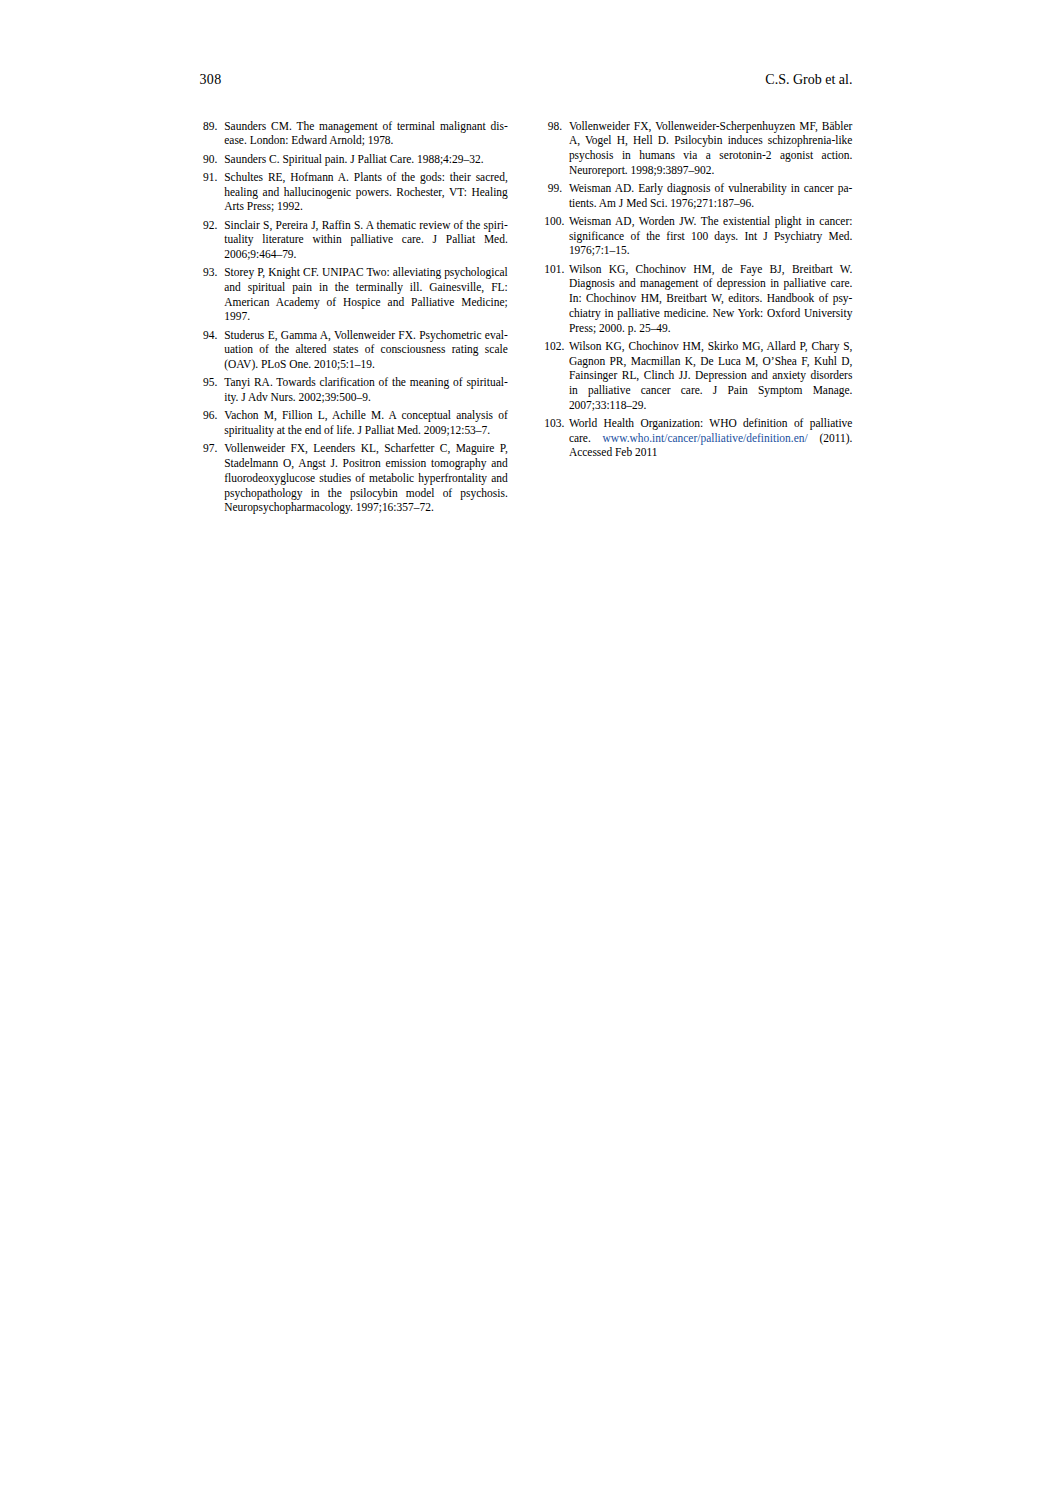308 C.S. Grob et al.
89. Saunders CM. The management of terminal malignant disease. London: Edward Arnold; 1978.
90. Saunders C. Spiritual pain. J Palliat Care. 1988;4:29–32.
91. Schultes RE, Hofmann A. Plants of the gods: their sacred, healing and hallucinogenic powers. Rochester, VT: Healing Arts Press; 1992.
92. Sinclair S, Pereira J, Raffin S. A thematic review of the spirituality literature within palliative care. J Palliat Med. 2006;9:464–79.
93. Storey P, Knight CF. UNIPAC Two: alleviating psychological and spiritual pain in the terminally ill. Gainesville, FL: American Academy of Hospice and Palliative Medicine; 1997.
94. Studerus E, Gamma A, Vollenweider FX. Psychometric evaluation of the altered states of consciousness rating scale (OAV). PLoS One. 2010;5:1–19.
95. Tanyi RA. Towards clarification of the meaning of spirituality. J Adv Nurs. 2002;39:500–9.
96. Vachon M, Fillion L, Achille M. A conceptual analysis of spirituality at the end of life. J Palliat Med. 2009;12:53–7.
97. Vollenweider FX, Leenders KL, Scharfetter C, Maguire P, Stadelmann O, Angst J. Positron emission tomography and fluorodeoxyglucose studies of metabolic hyperfrontality and psychopathology in the psilocybin model of psychosis. Neuropsychopharmacology. 1997;16:357–72.
98. Vollenweider FX, Vollenweider-Scherpenhuyzen MF, Bäbler A, Vogel H, Hell D. Psilocybin induces schizophrenia-like psychosis in humans via a serotonin-2 agonist action. Neuroreport. 1998;9:3897–902.
99. Weisman AD. Early diagnosis of vulnerability in cancer patients. Am J Med Sci. 1976;271:187–96.
100. Weisman AD, Worden JW. The existential plight in cancer: significance of the first 100 days. Int J Psychiatry Med. 1976;7:1–15.
101. Wilson KG, Chochinov HM, de Faye BJ, Breitbart W. Diagnosis and management of depression in palliative care. In: Chochinov HM, Breitbart W, editors. Handbook of psychiatry in palliative medicine. New York: Oxford University Press; 2000. p. 25–49.
102. Wilson KG, Chochinov HM, Skirko MG, Allard P, Chary S, Gagnon PR, Macmillan K, De Luca M, O’Shea F, Kuhl D, Fainsinger RL, Clinch JJ. Depression and anxiety disorders in palliative cancer care. J Pain Symptom Manage. 2007;33:118–29.
103. World Health Organization: WHO definition of palliative care. www.who.int/cancer/palliative/definition.en/ (2011). Accessed Feb 2011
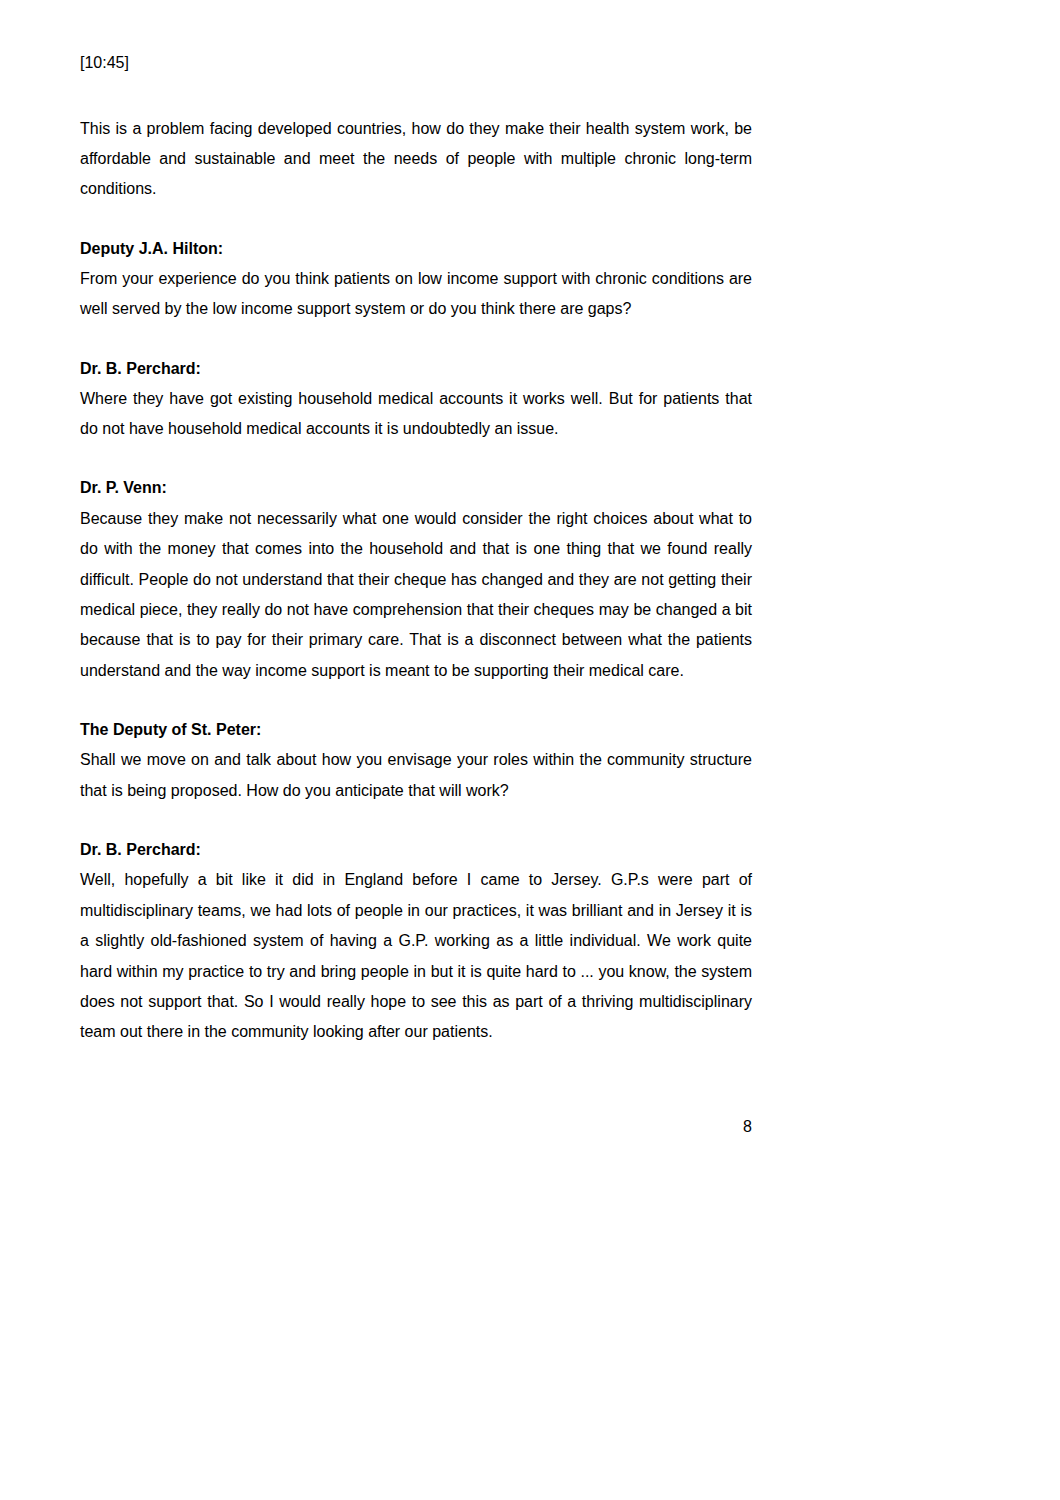[10:45]
This is a problem facing developed countries, how do they make their health system work, be affordable and sustainable and meet the needs of people with multiple chronic long-term conditions.
Deputy J.A. Hilton:
From your experience do you think patients on low income support with chronic conditions are well served by the low income support system or do you think there are gaps?
Dr. B. Perchard:
Where they have got existing household medical accounts it works well. But for patients that do not have household medical accounts it is undoubtedly an issue.
Dr. P. Venn:
Because they make not necessarily what one would consider the right choices about what to do with the money that comes into the household and that is one thing that we found really difficult. People do not understand that their cheque has changed and they are not getting their medical piece, they really do not have comprehension that their cheques may be changed a bit because that is to pay for their primary care. That is a disconnect between what the patients understand and the way income support is meant to be supporting their medical care.
The Deputy of St. Peter:
Shall we move on and talk about how you envisage your roles within the community structure that is being proposed. How do you anticipate that will work?
Dr. B. Perchard:
Well, hopefully a bit like it did in England before I came to Jersey. G.P.s were part of multidisciplinary teams, we had lots of people in our practices, it was brilliant and in Jersey it is a slightly old-fashioned system of having a G.P. working as a little individual. We work quite hard within my practice to try and bring people in but it is quite hard to ... you know, the system does not support that. So I would really hope to see this as part of a thriving multidisciplinary team out there in the community looking after our patients.
8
┄┄┄┄┄┄┄┄┄┄
**WORK INSTRUCTIONS**
Wherever the word "Weisman" occurs in the data, copy that whole line.

**OUTPUT OF THE EXERCISE**
99. Weisman AD. Early diagnosis of vulnerability in cancer patients. Am J Med Sci. 1976;271:187–96.
100. Weisman AD, Worden JW. The existential plight in cancer: significance of the first 100 days. Int J Psychiatry Med. 1976;7:1–15.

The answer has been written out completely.